Monday, November 21, 2022

7.6.2: The Industrializing Nations

 7.6.2: The Industrializing Nations The Industrializing Nations include most of the nations of the former Soviet Union and its former satellites in eastern Europe. As you saw in Table 7.2, these nations account for 20 percent of the Earth’s land and 16 percent of its people. The dividing points between the three “worlds” are soft, making it difficult to know how to classify some nations. This is especially the case with the Industrializing Nations. Exactly how much industrialization must a nation have to be in this category?

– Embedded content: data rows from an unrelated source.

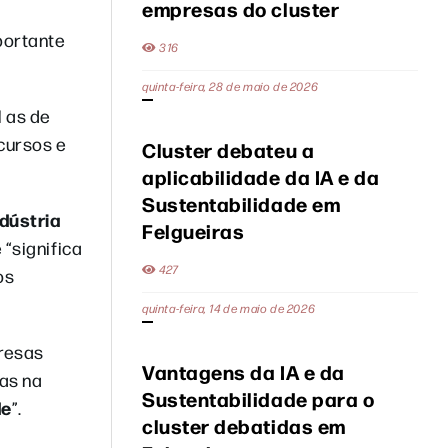
empresas do cluster
portante
316
quinta-feira, 28 de maio de 2026
 as de
cursos e
Cluster debateu a
aplicabilidade da IA e da
Sustentabilidade em
dústria
Felgueiras
e “significa
427
os
quinta-feira, 14 de maio de 2026
presas
Vantagens da IA e da
ias na
Sustentabilidade para o
de
”.
cluster debatidas em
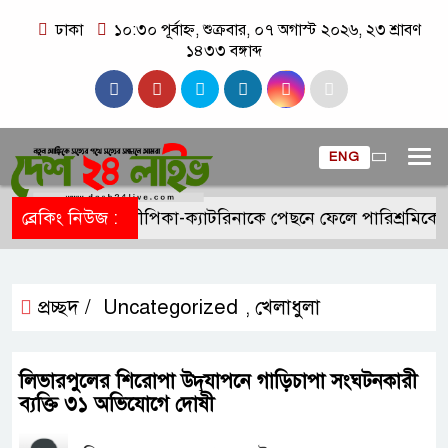
ঢাকা
১০:৩০ পূর্বাহ্ন, শুক্রবার, ০৭ অগাস্ট ২০২৬, ২৩ শ্রাবণ
১৪৩৩ বঙ্গাব্দ
ENG
ব্রেকিং নিউজ :
দীপিকা-ক্যাটরিনাকে পেছনে ফেলে পারিশ্রমিকে 
প্রচ্ছদ /
Uncategorized
খেলাধুলা
,
লিভারপুলের শিরোপা উদ্‌যাপনে গাড়িচাপা সংঘটনকারী
ব্যক্তি ৩১ অভিযোগে দোষী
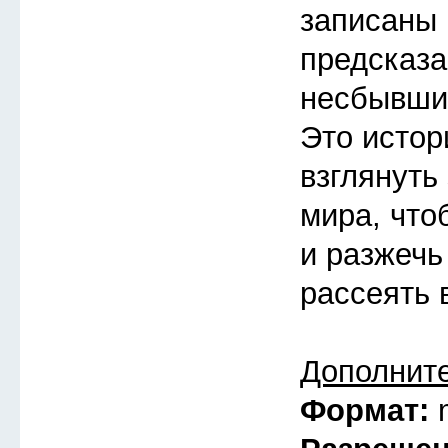
записаны 
предсказа
несбывшие
Это истор
взглянуть
мира, что
и разжечь
рассеять 
Дополнит
Формат:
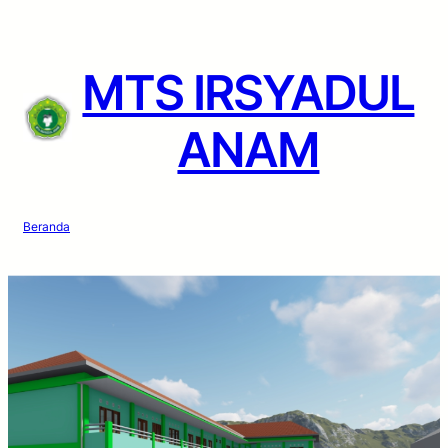
Lewati
ke
konten
MTS IRSYADUL
ANAM
Beranda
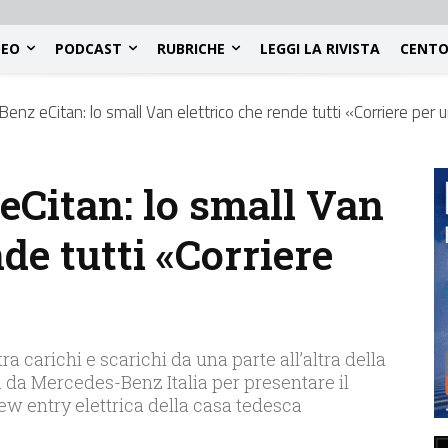
DEO
PODCAST
RUBRICHE
LEGGI LA RIVISTA
CENTO
nz eCitan: lo small Van elettrico che rende tutti «Corriere per 
Citan: lo small Van
nde tutti «Corriere
tra carichi e scarichi da una parte all’altra della
a da Mercedes-Benz Italia per presentare il
w entry elettrica della casa tedesca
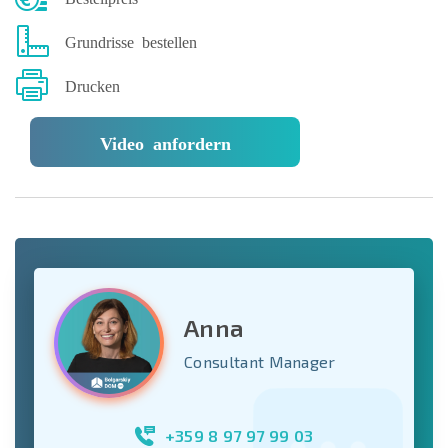
Grundrisse bestellen
Drucken
Video anfordern
Anna
Consultant Manager
+359 8 97 97 99 03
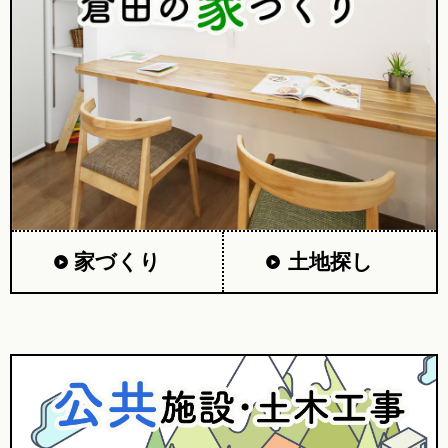
家づくり
土地探し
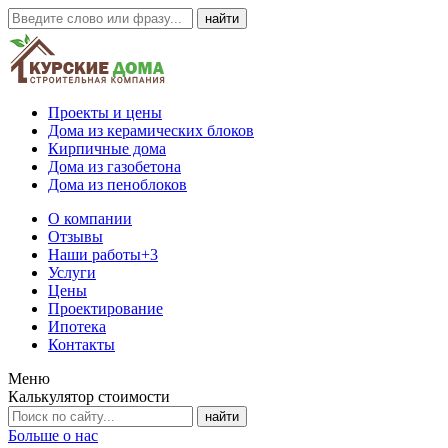
Проекты и цены
Дома из керамических блоков
Кирпичные дома
Дома из газобетона
Дома из пеноблоков
О компании
Отзывы
Наши работы
+3
Услуги
Цены
Проектирование
Ипотека
Контакты
Меню
Калькулятор стоимости
Больше о нас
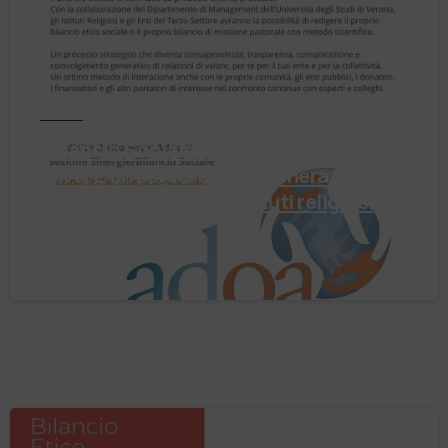
Notizie
Il Bilancio Sociale non è un punto di
arrivo. È un percorso che genera valore!
Negli ultimi anni enti, istituti religiosi,
fondazioni e …
4 Agosto 2026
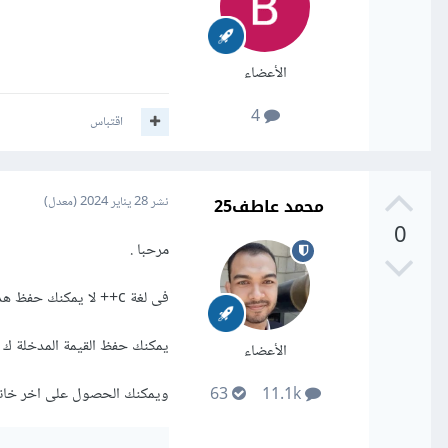
الأعضاء
4
اقتباس
محمد عاطف25
نشر
28 يناير 2024
(معدل)
0
مرحبا .
فى لغة c++ لا يمكنك حفظ هذا الرقم فى متغير من نوع long long حيث ان هذا الرقم يتعدى ال 10 الاف خانة .
يمكنك حفظ القيمة المدخلة ك string وليس كرقم حتى تتمكنى من حفظها فى متغير.
الأعضاء
ويمكنك الحصول على اخر خانة
63
11.1k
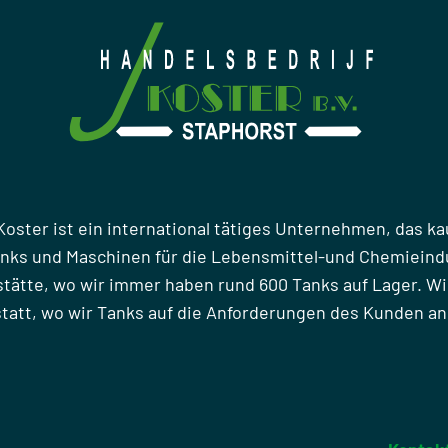
Koster ist ein international tätiges Unternehmen, das ka
anks und Maschinen für die Lebensmittel-und Chemieindu
stätte, wo wir immer haben rund 600 Tanks auf Lager. Wi
att, wo wir Tanks auf die Anforderungen des Kunden a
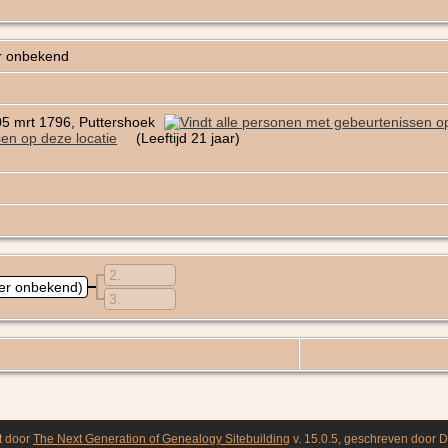
r onbekend
5 mrt 1796, Puttershoek
(Leeftijd 21 jaar)
2
ter onbekend)
3
t door
The Next Generation of Genealogy Sitebuilding
v. 15.0.5, geschreven door 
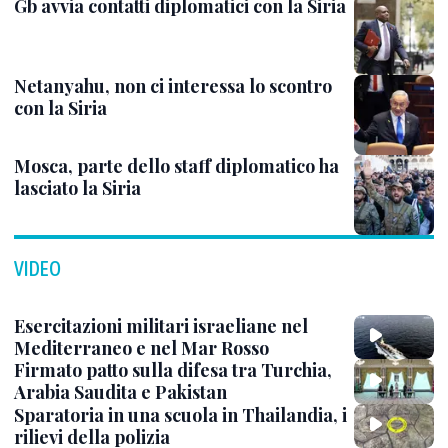
Gb avvia contatti diplomatici con la Siria
Netanyahu, non ci interessa lo scontro
con la Siria
Mosca, parte dello staff diplomatico ha
lasciato la Siria
VIDEO
Esercitazioni militari israeliane nel
Mediterraneo e nel Mar Rosso
Firmato patto sulla difesa tra Turchia,
Arabia Saudita e Pakistan
Sparatoria in una scuola in Thailandia, i
rilievi della polizia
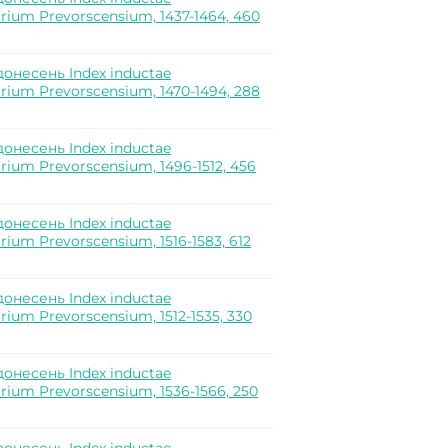
trium Prevorscensium, 1437-1464, 460
донесень Index inductae
trium Prevorscensium, 1470-1494, 288
донесень Index inductae
trium Prevorscensium, 1496-1512, 456
донесень Index inductae
rium Prevorscensium, 1516-1583, 612
донесень Index inductae
rium Prevorscensium, 1512-1535, 330
донесень Index inductae
trium Prevorscensium, 1536-1566, 250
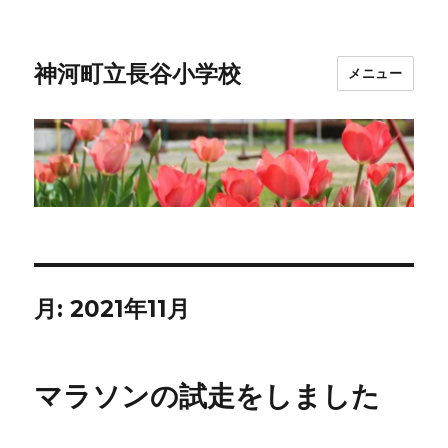
神河町立長谷小学校
メニュー
月:
2021年11月
マラソンの試走をしました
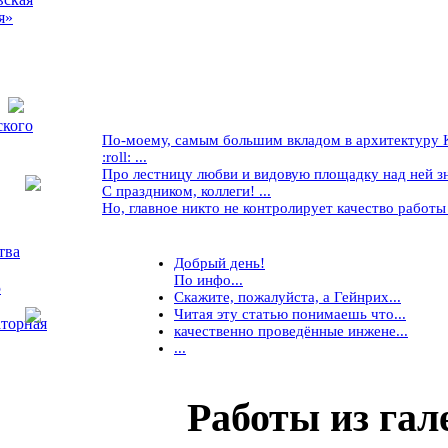
я»
ского
По-моему, самым большим вкладом в архитектуру Кр
:roll: ...
Про лестницу любви и видовую площадку над ней знае
С праздником, коллеги! ...
Но, главное никто не контролирует качество работы ..
тва
Добрый день!
По инфо...
5
Скажите, пожалуйста, а Гейнрих...
Читая эту статью понимаешь что...
торная
качественно проведённые инжене...
...
Работы
из гал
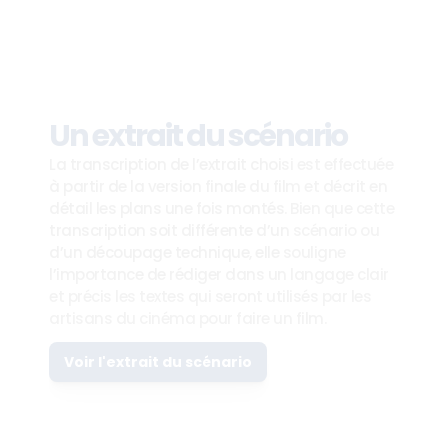
Un extrait du scénario
La transcription de l’extrait choisi est effectuée 
à partir de la version finale du film et décrit en 
détail les plans une fois montés. Bien que cette 
transcription soit différente d’un scénario ou 
d’un découpage technique, elle souligne 
l’importance de rédiger dans un langage clair 
et précis les textes qui seront utilisés par les 
artisans du cinéma pour faire un film.
Voir l'extrait du scénario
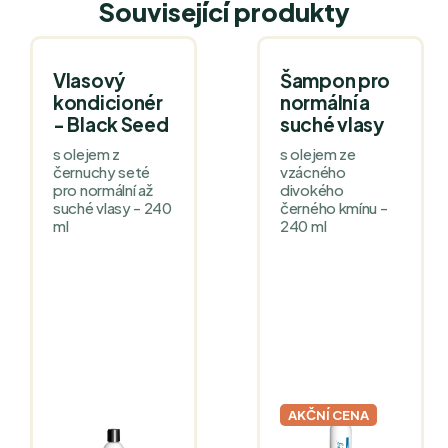
Související produkty
Vlasový
Šampon pro
kondicionér
normální a
- Black Seed
suché vlasy
s olejem z
s olejem ze
černuchy seté
vzácného
pro normální až
divokého
suché vlasy - 240
černého kmínu -
ml
240 ml
AKČNÍ CENA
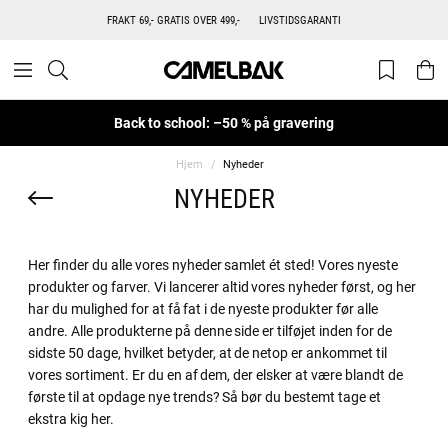
FRAKT 69,- GRATIS OVER 499,-
LIVSTIDSGARANTI
Back to school: –50 % på gravering
Hjem
Nyheder
NYHEDER
Her finder du alle vores nyheder samlet ét sted! Vores nyeste
produkter og farver. Vi lancerer altid vores nyheder først, og her
har du mulighed for at få fat i de nyeste produkter før alle
andre. Alle produkterne på denne side er tilføjet inden for de
sidste 50 dage, hvilket betyder, at de netop er ankommet til
vores sortiment. Er du en af dem, der elsker at være blandt de
første til at opdage nye trends? Så bør du bestemt tage et
ekstra kig her.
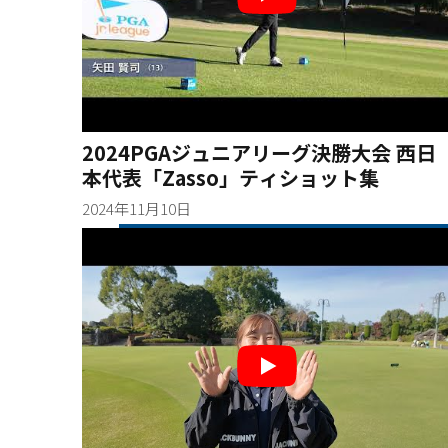
2024PGAジュニアリーグ決勝大会 西日
本代表「Zasso」ティショット集
2024年11月10日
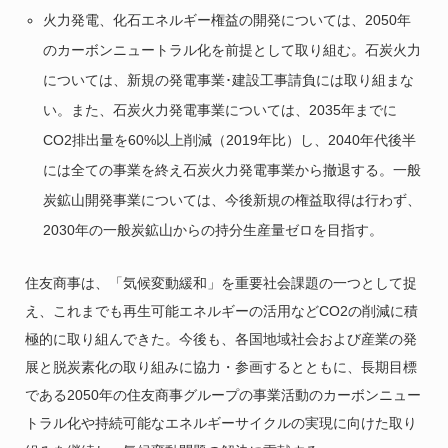
火力発電、化石エネルギー権益の開発については、2050年
のカーボンニュートラル化を前提として取り組む。石炭火力
については、新規の発電事業･建設工事請負には取り組まな
い。また、石炭火力発電事業については、2035年までに
CO2排出量を60%以上削減（2019年比）し、2040年代後半
には全ての事業を終え石炭火力発電事業から撤退する。一般
炭鉱山開発事業については、今後新規の権益取得は行わず、
2030年の一般炭鉱山からの持分生産量ゼロを目指す。
住友商事は、「気候変動緩和」を重要社会課題の一つとして捉
え、これまでも再生可能エネルギーの活用などCO2の削減に積
極的に取り組んできた。今後も、各国地域社会および産業の発
展と脱炭素化の取り組みに協力・参画するとともに、長期目標
である2050年の住友商事グループの事業活動のカーボンニュー
トラル化や持続可能なエネルギーサイクルの実現に向けた取り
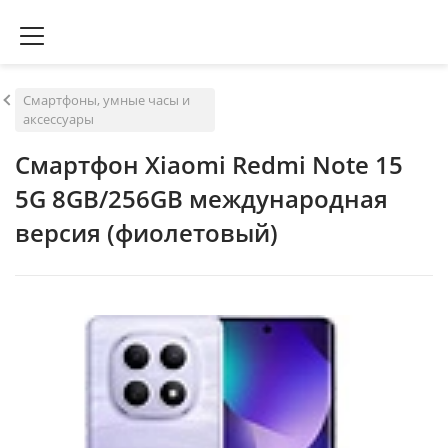
Смартфоны, умные часы и
аксессуары
Смартфон Xiaomi Redmi Note 15
5G 8GB/256GB международная
версия (фиолетовый)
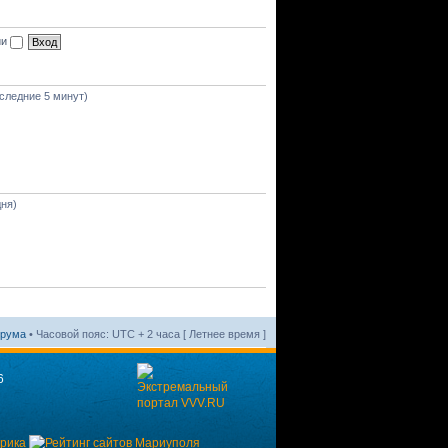
ии
оследние 5 минут)
дня)
орума
• Часовой пояс: UTC + 2 часа [ Летнее время ]
6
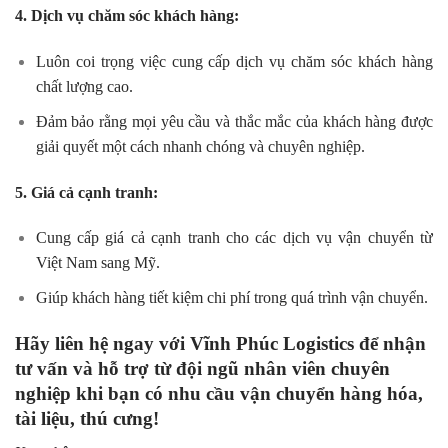
4. Dịch vụ chăm sóc khách hàng:
Luôn coi trọng việc cung cấp dịch vụ chăm sóc khách hàng
chất lượng cao.
Đảm bảo rằng mọi yêu cầu và thắc mắc của khách hàng được
giải quyết một cách nhanh chóng và chuyên nghiệp.
5. Giá cả cạnh tranh:
Cung cấp giá cả cạnh tranh cho các dịch vụ vận chuyển từ
Việt Nam sang Mỹ.
Giúp khách hàng tiết kiệm chi phí trong quá trình vận chuyển.
Hãy liên hệ ngay với Vĩnh Phúc Logistics để nhận
tư vấn và hỗ trợ từ đội ngũ nhân viên chuyên
nghiệp khi bạn có nhu cầu vận chuyển hàng hóa,
tài liệu, thú cưng!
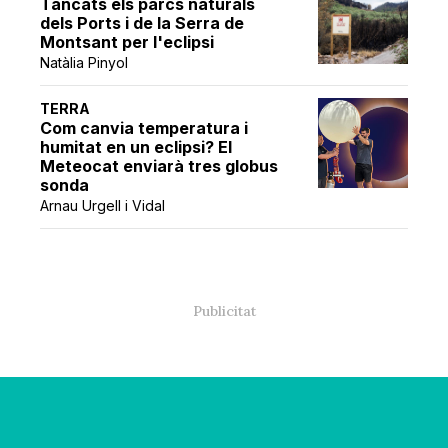
Tancats els parcs naturals
dels Ports i de la Serra de
Montsant per l'eclipsi
Natàlia Pinyol
TERRA
Com canvia temperatura i
humitat en un eclipsi? El
Meteocat enviarà tres globus
sonda
Arnau Urgell i Vidal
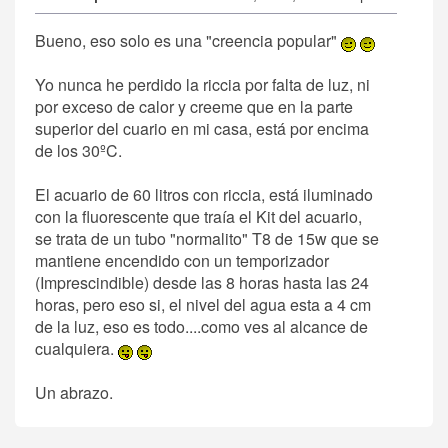
Bueno, eso solo es una "creencia popular"
Yo nunca he perdido la riccia por falta de luz, ni
por exceso de calor y creeme que en la parte
superior del cuario en mi casa, está por encima
de los 30ºC.
El acuario de 60 litros con riccia, está iluminado
con la fluorescente que traía el Kit del acuario,
se trata de un tubo "normalito" T8 de 15w que se
mantiene encendido con un temporizador
(Imprescindible) desde las 8 horas hasta las 24
horas, pero eso si, el nivel del agua esta a 4 cm
de la luz, eso es todo....como ves al alcance de
cualquiera.
Un abrazo.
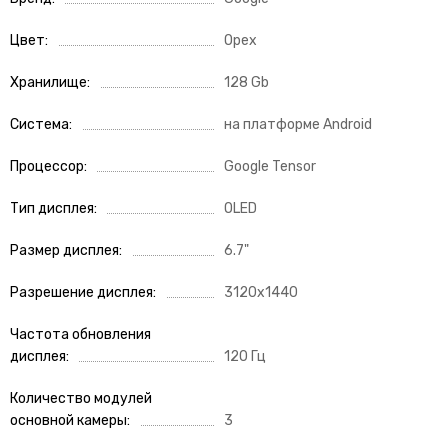
Цвет
Орех
Хранилище
128 Gb
Система
на платформе Android
Процессор
Google Tensor
Тип дисплея
OLED
Размер дисплея
6.7"
Разрешение дисплея
3120x1440
Частота обновления
дисплея
120 Гц
Количество модулей
основной камеры
3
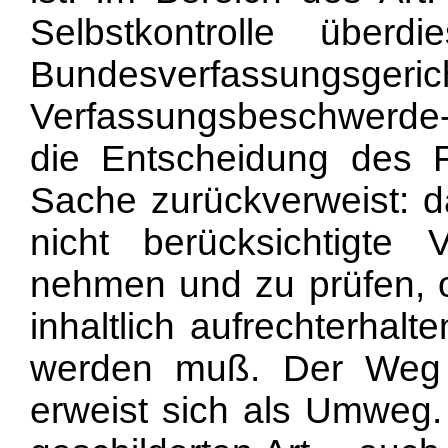
Selbstkontrolle übe
Bundesverfas
Verfassungsbeschwerde
die Entscheidung des F
Sache zurückverweist: d
nicht berücksichtigte
nehmen und zu prüfen, o
inhaltlich aufrechterhal
werden muß. Der Weg 
erweist sich als Umweg.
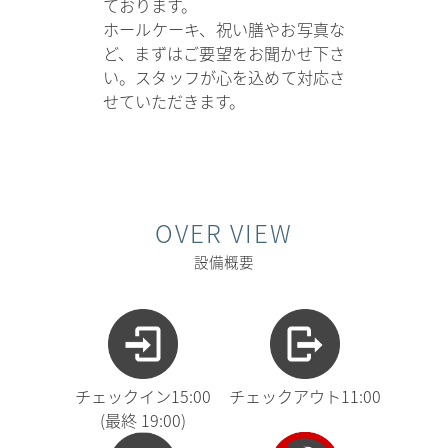
ております。
ホールケーキ、祝い膳やお写真な
ど、まずはご要望をお聞かせ下さ
い。スタッフが心を込めて対応さ
せていただきます。
OVER VIEW
設備概要
チェックイン15:00
チェックアウト11:00
(最終 19:00)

Although soft, these categories do pinpoint essential differences among nations. Most people who live in the Industrializing Nations have much lower incomes and standards of living than do those who live in the Most Industrialized Nations. The majority, however, are better off than those who live in the Least Industrialized Nations. For example, on such measures as access to electricity, indoor plumbing, automobiles, telephones, and even food, most citizens of the Industrializing Nations rank lower than those in the Most Industrialized Nations but higher than those in the Least Industrialized Nations. As you saw in this chapter’s opening vignette, stratification affects even life expectancy. The benefits of industrialization are uneven. Large numbers of people in the Industrializing Nations remain illiterate and desperately poor. Conditions can be gruesome, as we explore in the following Thinking Critically about Social Life. 

Thinking Critically about Social Life

 Open Season: Children as Prey

 What is childhood like in the Industrializing Nations?

 The answer depends on who your parents are. 

If you are the son or daughter of rich parents, childhood can be pleasant—a world filled with luxuries and servants. 

If you are born into poverty but live in a rural area where there is plenty to eat, life can still be good—although there may be no books, television, and little education.

 If you live in a slum, however, life can be horrible—worse even than in the slums of the Most Industrialized Nations (Mutsaers 2019). Let’s take a glance at a notorious slum in Brazil. Not enough food—this you can take for granted—along with wife abuse, broken homes, alcoholism, drug abuse, and a lot of crime: From your knowledge of slums in the Most Industrialized Nations, you would expect these things. 

What you may not expect, however, are the brutal conditions in which Brazilian slum (favela) children live. 

Sociologist Martha Huggins (Huggins et al. 2002) reports that poverty is so deep that children and adults swarm through garbage dumps to try to find enough decaying food to keep them alive. 

You might also be surprised to discover that the owners of some of these dumps hire armed guards to keep the poor out—so that they can sell the garbage for pig food. 

And you might be shocked to learn that some shop owners hire hit men, auctioning designated victims to the lowest bidder!

 A woman and her two daughters in a favela in Brasilia, Brazil. 

Credit: Florian Kopp imageBROKER/Newscom Life is cheap in the poor nations—but death squads for children? 

To understand this, we must first note that Brazil has a long history of violence. Brazil also has a high rate of poverty, has only a tiny middle class, and is controlled by a small group of families who, under a veneer of democracy, make the country’s major decisions. 

Hordes of homeless children, with no schools or jobs, roam the streets. 

To survive, they wash windshields, shine shoes, beg, and steal (Gatehouse 2019). 

The “respectable” classes see these children as nothing but trouble.

 They hurt business: Customers feel intimidated when they see begging children—especially teenaged boys—clustered in front of stores. 

Some shoplift. 

Others break into stores. 

With no effective social institutions to care for these children, one solution is to kill them.

 As Huggins notes, murder sends a clear message—especially if it is accompanied by ritual torture: gouging out the eyes, ripping open the chest, cutting off the genitals, raping the girls, and burning the victim’s body.

 Not all life is bad in the Industrializing Nations, but this is about as bad as it gets. 

For Your Consideration → Directed by the police, death squads in Brazil also assassinate criminals, while in the Philippine slums they kill rapists and drug dealers (Mogato and Baldwin 2017). What do you think about this?